Basically I have this network:
net = NeuralNet(
layers=[
('input', layers.InputLayer),
('conv1', Conv2DLayer),
('pool1', MaxPool2DLayer),
('dropout1', layers.DropoutLayer),
('conv2', Conv2DLayer),
('pool2', MaxPool2DLayer),
('dropout2', layers.DropoutLayer),
('conv3', Conv2DLayer),
('pool3', MaxPool2DLayer),
('dropout3', layers.DropoutLayer),
('conv4', Conv2DLayer),
('dropout4', layers.DropoutLayer),
('flatten1', layers.FlattenLayer),
('flatten2', layers.FlattenLayer),
('concat',layers.ConcatLayer),
('hidden4', layers.DenseLayer),
('output', layers.DenseLayer),
],
And I need to change the loss function to something like:
1 - Input two images file for each mini-batch
2 - If the images are from the same person (same ID) the loss function will be:
Loss_function:
Error from Image 1 (categorical_crossentropy[Image 1, ID1]) plus Error from Image 2 ( categorical_crossentropy[Image 2, ID1]) plus Error between the values of hidden4_layer for the Image 1 and Image 2 (Ex: get_output from hidden4 for image 1 and image 2 and apply squared_error )

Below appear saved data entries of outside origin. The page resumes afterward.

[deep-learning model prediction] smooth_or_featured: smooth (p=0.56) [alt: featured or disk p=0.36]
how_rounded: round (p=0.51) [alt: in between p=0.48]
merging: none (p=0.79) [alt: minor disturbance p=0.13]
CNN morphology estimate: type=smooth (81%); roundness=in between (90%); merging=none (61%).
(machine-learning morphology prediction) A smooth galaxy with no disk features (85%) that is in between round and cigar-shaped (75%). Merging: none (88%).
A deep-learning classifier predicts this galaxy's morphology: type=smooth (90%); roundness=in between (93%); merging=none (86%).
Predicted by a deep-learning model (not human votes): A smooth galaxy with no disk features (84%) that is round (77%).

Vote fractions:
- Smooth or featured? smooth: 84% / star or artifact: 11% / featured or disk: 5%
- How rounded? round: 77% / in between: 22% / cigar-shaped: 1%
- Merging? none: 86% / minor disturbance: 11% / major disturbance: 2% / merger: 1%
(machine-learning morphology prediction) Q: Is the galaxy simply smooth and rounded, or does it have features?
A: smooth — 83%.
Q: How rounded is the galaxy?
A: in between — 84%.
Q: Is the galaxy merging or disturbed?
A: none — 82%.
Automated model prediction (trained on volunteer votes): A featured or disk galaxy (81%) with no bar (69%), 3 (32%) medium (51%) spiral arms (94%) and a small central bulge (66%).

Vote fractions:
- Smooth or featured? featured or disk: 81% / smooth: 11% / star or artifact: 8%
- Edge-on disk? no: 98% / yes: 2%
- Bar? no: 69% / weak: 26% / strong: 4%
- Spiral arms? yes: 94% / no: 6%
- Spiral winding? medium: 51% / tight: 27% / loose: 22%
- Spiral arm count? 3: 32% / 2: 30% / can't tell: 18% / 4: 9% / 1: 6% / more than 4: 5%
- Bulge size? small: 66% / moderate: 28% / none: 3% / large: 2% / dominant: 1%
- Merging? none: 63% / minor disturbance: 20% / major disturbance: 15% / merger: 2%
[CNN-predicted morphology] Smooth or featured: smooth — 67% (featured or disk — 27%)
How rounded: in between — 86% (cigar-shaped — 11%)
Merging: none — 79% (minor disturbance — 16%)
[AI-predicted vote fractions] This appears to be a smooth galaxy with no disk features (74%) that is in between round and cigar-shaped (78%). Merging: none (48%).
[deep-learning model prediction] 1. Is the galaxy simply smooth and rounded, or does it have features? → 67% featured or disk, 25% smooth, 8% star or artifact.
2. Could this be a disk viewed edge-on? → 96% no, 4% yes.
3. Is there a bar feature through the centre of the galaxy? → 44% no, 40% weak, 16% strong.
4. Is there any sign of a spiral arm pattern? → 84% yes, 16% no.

3 - If the images are from different person:
Loss_function:
Error from Image 1 (categorical_crossentropy[Image 1, ID1]) plus Error from Image 2 ( categorical_crossentropy[Image 2, ID2])
Is possible to do this in nolearn?
It is definitely possible, though not out of the box. Have a look at the objective function in nolearn.lasagne.base. It is responsible for determining the loss. There you may specify a loss that depends on whatever layer(s) you wish. Then pass the new objective to nolearn's NeuralNet at initialization.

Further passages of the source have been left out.